Something I keep coming back to is that some struggles are more shareable than others, especially in a public forum. Those that are beyond our own ability to control, perhaps. Well, you can’t be blamed for feeling down when ____________ happened out of the blue. Those that primarily involve only oneself instead of a complicated network of people who might have different perspectives on the situation. Those that can be alleviated with the right combination of resources and a little bit of time, or that can be overcome with a bit more focus and personal responsibility.

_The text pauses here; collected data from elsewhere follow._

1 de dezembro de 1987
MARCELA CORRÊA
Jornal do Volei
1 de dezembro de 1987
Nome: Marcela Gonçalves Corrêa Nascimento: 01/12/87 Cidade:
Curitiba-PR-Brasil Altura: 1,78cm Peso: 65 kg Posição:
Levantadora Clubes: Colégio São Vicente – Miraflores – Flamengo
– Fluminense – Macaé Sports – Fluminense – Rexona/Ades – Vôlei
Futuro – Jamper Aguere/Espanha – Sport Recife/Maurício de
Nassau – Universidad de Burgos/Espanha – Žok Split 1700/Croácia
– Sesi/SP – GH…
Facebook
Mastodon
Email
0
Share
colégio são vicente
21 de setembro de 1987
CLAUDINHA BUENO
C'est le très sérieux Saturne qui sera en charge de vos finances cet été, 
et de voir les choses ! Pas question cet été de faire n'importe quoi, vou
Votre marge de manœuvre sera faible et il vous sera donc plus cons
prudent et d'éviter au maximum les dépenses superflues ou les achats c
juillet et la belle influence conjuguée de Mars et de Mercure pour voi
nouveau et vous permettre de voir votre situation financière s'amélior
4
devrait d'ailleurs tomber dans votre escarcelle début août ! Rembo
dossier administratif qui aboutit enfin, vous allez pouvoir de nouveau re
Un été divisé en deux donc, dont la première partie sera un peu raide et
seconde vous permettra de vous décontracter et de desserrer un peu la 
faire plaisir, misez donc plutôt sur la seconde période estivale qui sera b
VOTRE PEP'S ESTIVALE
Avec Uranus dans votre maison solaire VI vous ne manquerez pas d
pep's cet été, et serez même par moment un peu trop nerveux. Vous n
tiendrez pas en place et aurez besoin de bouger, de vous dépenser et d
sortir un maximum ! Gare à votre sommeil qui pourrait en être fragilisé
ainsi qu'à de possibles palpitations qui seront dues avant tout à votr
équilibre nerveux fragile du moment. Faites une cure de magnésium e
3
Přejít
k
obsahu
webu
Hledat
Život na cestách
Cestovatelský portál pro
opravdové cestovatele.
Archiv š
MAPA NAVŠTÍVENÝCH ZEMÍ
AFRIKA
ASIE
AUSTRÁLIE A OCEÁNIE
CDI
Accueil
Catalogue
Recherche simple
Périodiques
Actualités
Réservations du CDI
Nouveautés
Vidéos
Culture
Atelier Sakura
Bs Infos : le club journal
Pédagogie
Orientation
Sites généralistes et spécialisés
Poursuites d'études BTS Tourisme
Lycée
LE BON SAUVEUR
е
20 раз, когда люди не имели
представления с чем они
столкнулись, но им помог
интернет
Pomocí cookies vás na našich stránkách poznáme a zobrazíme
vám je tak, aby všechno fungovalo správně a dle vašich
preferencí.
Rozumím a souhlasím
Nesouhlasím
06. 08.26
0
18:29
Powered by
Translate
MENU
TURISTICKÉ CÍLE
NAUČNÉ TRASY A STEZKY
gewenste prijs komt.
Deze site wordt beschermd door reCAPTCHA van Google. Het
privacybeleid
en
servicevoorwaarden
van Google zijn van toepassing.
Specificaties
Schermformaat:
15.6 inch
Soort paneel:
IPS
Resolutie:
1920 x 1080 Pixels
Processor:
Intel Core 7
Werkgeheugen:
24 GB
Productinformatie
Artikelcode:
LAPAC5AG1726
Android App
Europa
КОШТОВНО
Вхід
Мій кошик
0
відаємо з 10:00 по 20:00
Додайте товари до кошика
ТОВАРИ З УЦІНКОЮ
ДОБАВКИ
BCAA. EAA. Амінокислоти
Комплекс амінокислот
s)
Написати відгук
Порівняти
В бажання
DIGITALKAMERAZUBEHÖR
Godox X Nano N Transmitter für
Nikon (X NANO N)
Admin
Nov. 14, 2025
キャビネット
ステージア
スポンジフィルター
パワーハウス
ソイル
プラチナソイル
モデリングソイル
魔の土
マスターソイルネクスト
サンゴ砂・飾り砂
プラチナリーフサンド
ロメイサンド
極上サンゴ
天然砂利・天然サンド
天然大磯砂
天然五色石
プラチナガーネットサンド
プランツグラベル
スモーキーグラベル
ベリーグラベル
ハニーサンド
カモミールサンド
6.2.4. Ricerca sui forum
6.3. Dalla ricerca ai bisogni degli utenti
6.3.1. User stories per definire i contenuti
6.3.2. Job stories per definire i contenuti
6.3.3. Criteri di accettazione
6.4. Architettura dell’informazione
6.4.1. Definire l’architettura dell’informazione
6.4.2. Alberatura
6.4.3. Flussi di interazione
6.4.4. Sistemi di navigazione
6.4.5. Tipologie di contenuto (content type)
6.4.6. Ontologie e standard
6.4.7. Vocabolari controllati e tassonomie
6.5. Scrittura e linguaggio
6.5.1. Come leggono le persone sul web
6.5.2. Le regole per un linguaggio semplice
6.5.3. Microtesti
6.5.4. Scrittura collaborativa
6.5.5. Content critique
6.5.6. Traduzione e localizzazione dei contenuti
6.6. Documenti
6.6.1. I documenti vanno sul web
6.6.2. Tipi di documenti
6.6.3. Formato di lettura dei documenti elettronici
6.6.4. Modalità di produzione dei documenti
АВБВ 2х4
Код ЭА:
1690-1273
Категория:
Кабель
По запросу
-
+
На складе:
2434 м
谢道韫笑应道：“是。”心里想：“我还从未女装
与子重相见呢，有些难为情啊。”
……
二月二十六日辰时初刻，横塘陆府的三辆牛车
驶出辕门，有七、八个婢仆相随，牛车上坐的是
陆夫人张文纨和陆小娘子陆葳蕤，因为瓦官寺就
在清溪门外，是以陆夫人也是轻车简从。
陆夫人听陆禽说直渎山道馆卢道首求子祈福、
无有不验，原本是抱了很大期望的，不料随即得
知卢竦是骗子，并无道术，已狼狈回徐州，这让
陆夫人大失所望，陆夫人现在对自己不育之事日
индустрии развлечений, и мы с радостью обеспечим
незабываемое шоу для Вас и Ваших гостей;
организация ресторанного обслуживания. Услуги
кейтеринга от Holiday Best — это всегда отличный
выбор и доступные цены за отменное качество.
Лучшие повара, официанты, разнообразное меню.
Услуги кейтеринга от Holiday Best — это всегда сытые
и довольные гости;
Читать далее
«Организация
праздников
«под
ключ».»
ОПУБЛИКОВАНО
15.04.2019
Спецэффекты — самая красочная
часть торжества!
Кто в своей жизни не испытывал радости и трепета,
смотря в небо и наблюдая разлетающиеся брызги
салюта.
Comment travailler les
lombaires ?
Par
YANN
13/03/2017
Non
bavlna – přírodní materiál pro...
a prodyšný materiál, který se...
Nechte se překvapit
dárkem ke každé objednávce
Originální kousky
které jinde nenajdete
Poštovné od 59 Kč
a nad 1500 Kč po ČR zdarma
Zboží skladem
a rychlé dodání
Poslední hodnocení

And the struggles that are shared online or via personal testimonies in ministry are often accompanied by solutions manuals: I followed these steps, found the answer, and perhaps you could follow the same procedure to arrive at your own solution. I love solutions manuals, and I love following at least 61% of the steps of a process, so I eagerly consume this content and, when feasible, invest in the accompanying tools.
But Satan is the father of lies, and here are some variations on the lies that spring to mind in response to the problem/ephiphany/joy-strategy model of ministry:
- I can’t work out the solution for this struggle, even though this person whose life seems mostly like my own was able to overcome a similar problem. This must mean there is something wrong with me — unlike the evangelizers in my social media feeds (or the teachers, or the ministers). If we’re talking about this within a Christian context, the assumption might be I am insufficiently holy, unlike the person on whom I am trying to model myself.
- Conversely: None of these churchy people would have any clue how to deal with suffering like what I am experiencing, because it is too difficult/ugly/shocking. The Christian message is not for the sort of person that I am (particularly if I am in dire straits due to my own behavior and not some external cause).
- Therefore, the churchy people must either live in some better version of reality, or
- The churchy people must be faking it out of fear, condescension, or a desire for attention.
I am not sure how one gets around these challenges, especially when our interactions are limited based on the time we have, the privacy we need to preserve, and the extent to which we can pursue engagement with those to whom we are speaking.
And so my initial suspicion is that we should expect very little from the online world in terms of evangelizing, because there is only so much that one can do without being willing/able to carry out the true duties of a friend. By “duties of a friend,” I mean mutual self-disclosure and mutual assistance, in the expectation that doing so will lead to greater understanding and greater virtue. Online and in most memoir/testimonial writing, we end up with curated narratives. But it would be irresponsible in most cases for our narrators to put alllllllll the details out there for anyone to pick through, searching for affirmation or for a few minutes of envy. (I leave aside the truly unsavory possibilities of online interactions, creep-wise.)
I will either follow up on this more in a later post, or (as is more likely) neglect this blog like a dying fern for about three weeks and return to it when it can no longer be resurrected.